A sequence \((f_ n)\) of real functions defined on a set X is called quasi-normally convergent to f if there exists a sequence \((\epsilon_ n)\), \(\epsilon_ n\to +0\), such that for every \(x\in X\) there is an index n(x) with \(| f_ n(x)-f(x)| <\epsilon_ n\) for \(n\geq n(x)\). This means that X is the union of a sequence of sets \(X_ k\) such that \((f_ n)\) converges uniformly on each \(X_ k\). The author proves a few simple propositions about Dirichlet sets in which the quasi-normal convergence plays a rôle. A set \(E\subset [0,1]\) is called Dirichlet set if there exists an increasing sequence \((n_ k)\) such that \(e^{2\pi in_ kx}\) tends to 1 uniformly on E. The author calls \(E\subset [0,1]\) a D-set iff there exists an increasing sequence \((n_ k)\) such that \(e^{2\pi in_ kx}\) converges to 1 quasi-normally on E. Thus E is a D-set iff it is the union of an increasing sequence of Dirichlet sets.
Further the interval [0,1] is replaced by \({\mathbb{T}}\) (the torus) and it is proved a.o. (using quasi-normal convergence) that if E is a D-set then the group generated by E is also a D-set. As a corollary one obtains that there exist D-sets E such that not every closed subset \(F\subset E\), \(F\neq E\) is Dirichlet.

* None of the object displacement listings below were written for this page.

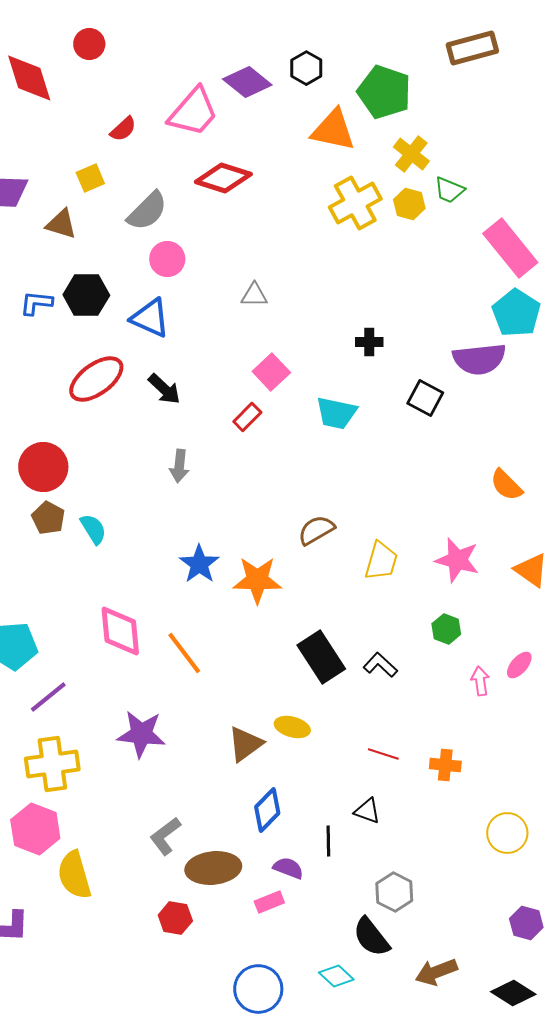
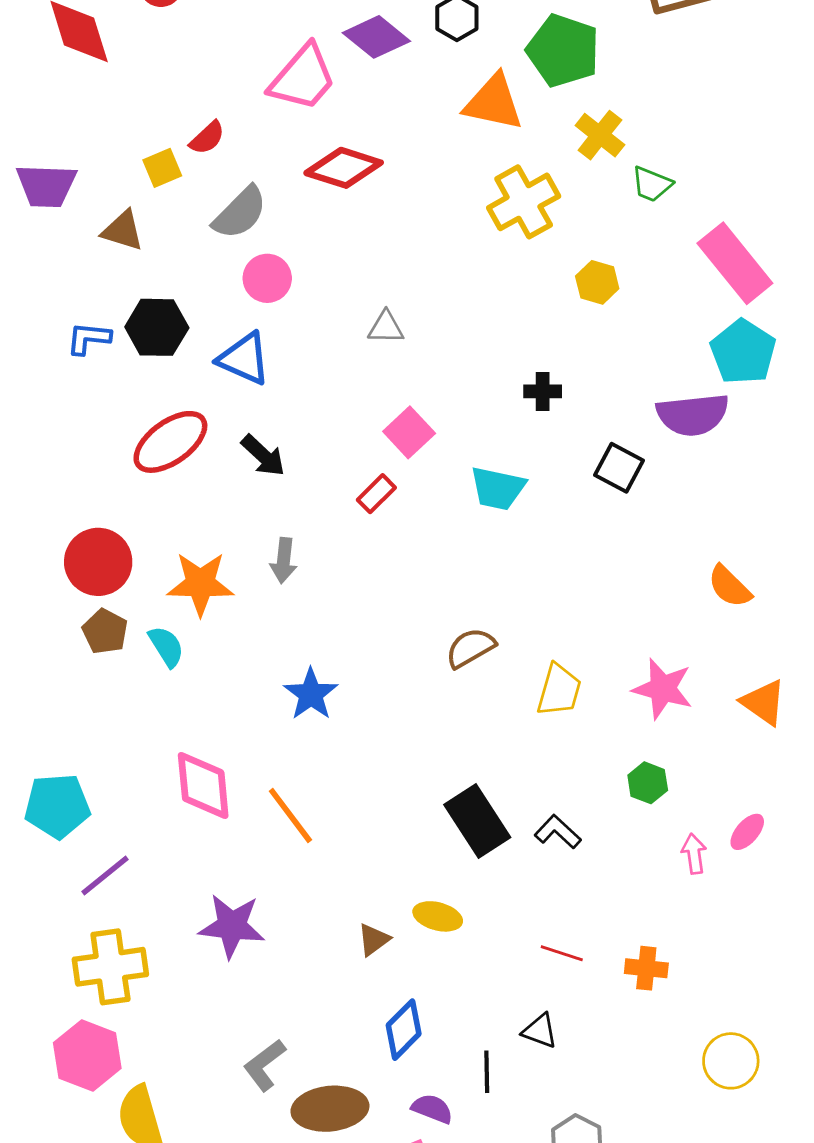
red semicircle: (123, 129) -> (207, 138), moved
yellow hexagon: (409, 204) -> (597, 282), moved
orange star: (257, 580) -> (200, 584), moved
brown triangle: (245, 744) -> (374, 940), size x0.7

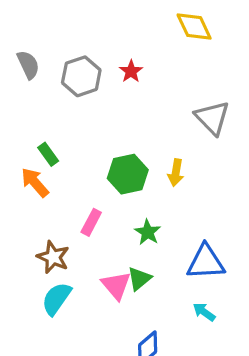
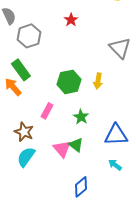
gray hexagon: (81, 76) -> (29, 36), moved
green rectangle: (48, 154) -> (21, 70), size x1.5
green triangle: (139, 279) -> (76, 145), turned -42

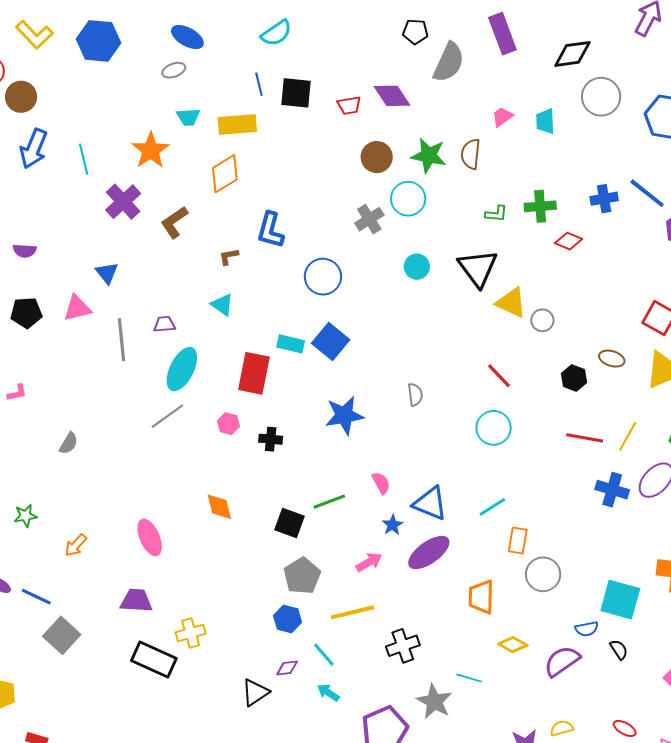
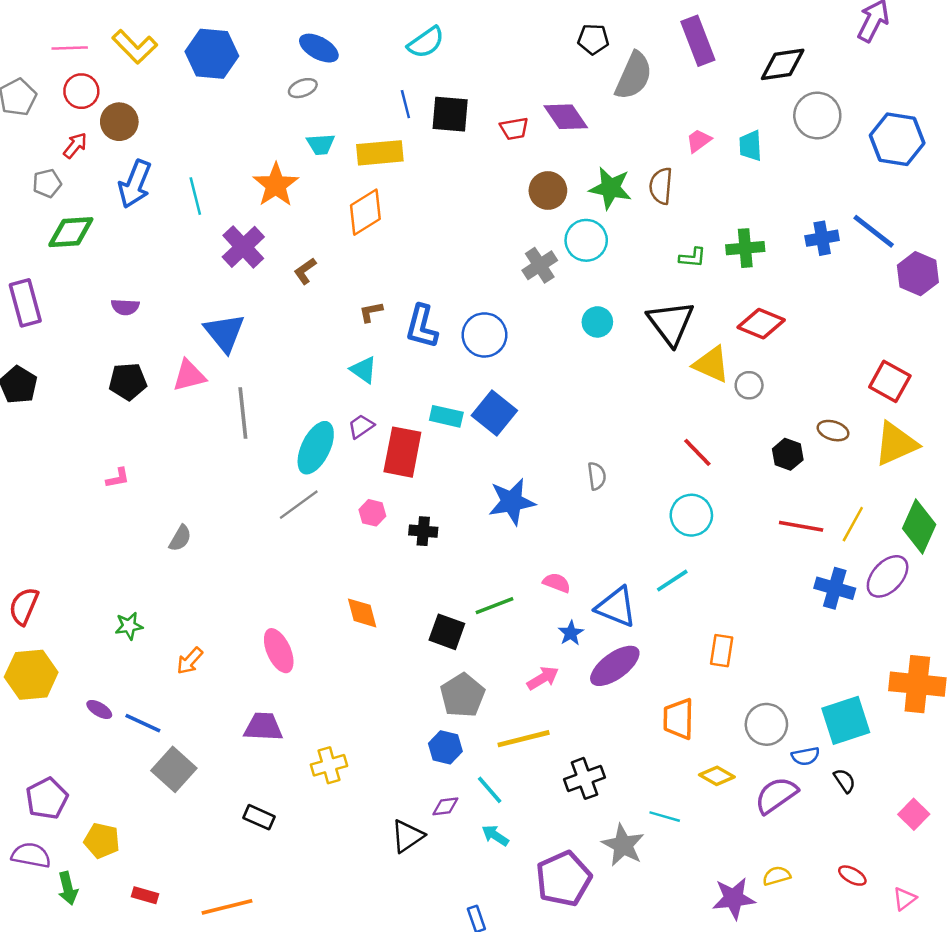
brown L-shape: (174, 222) -> (305, 271), size x0.7
blue L-shape: (270, 230) -> (422, 327), moved
red diamond: (569, 241) -> (761, 324), moved, size x1.4
blue triangle: (107, 273) -> (224, 333), size x1.5
purple trapezoid: (164, 324) -> (361, 426), moved, turned -30
pink semicircle: (381, 483) -> (557, 583), turned -40
cyan line: (492, 507) -> (672, 581), moved
gray circle: (543, 574) -> (766, 724), moved
cyan square: (620, 600) -> (846, 720), turned -33
black rectangle: (154, 659) -> (259, 817), moved, size x0.6

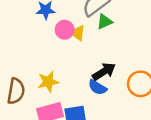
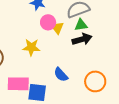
black arrow: (104, 71) -> (82, 39), moved
yellow star: (48, 82) -> (31, 47), moved

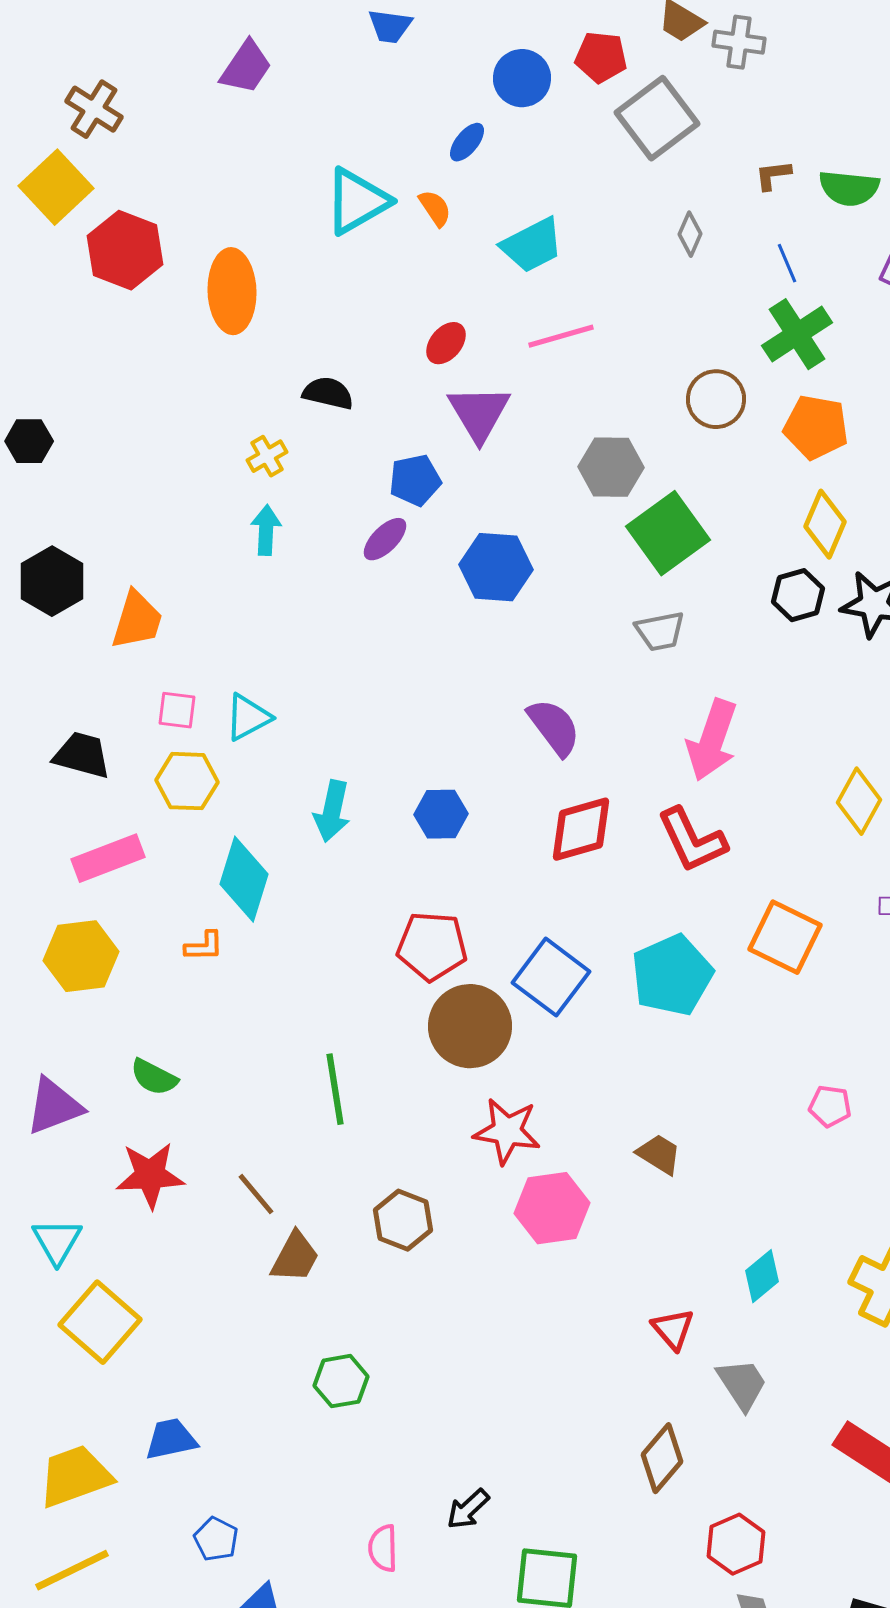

The most interesting part of the paper concerns the following problem: let \(\{E_ s\}\) (s\(\in S)\) be a family of Dirichlet sets such that any finite union of them is Dirichlet. How big can one take card S to be sure that \(\cup_{s\in S}E_ s\) is a D-set? Of course that is the case for \(| S| =\omega\). To answer this question one is lead to consider the following property of a family of subsets of \({\mathbb{N}}:\)
Let \({\mathbb{F}}\) be the family. Assume that \(A_ 1\cap...\cap A_ n\) is infinite whenever \(A_ j\in {\mathbb{F}}\), \(n\in {\mathbb{N}}\) and that, for any \(B\subset {\mathbb{N}}\) infinite there exists \(A\in F\) with \(B\setminus A\) infinite. Now let \({\mathfrak p}\) be the least cardinal for which such a family \({\mathbb{F}}\) exists. Then one has \(\omega\leq {\mathfrak p}<2^{\omega}\) [compare D. H. Fremlin, Consequences of Martin’s axiom (Cambridge Tracts Math. 84, 1984; Zbl 0551.03033), p. 2-3]. The author proves (without assuming the continuum hypothesis) that \(| S| <{\mathfrak p}\) is sufficient. There follow some remarks about possible implications between various kinds of “thinness” of a set expressed in terms of Fourier series theory.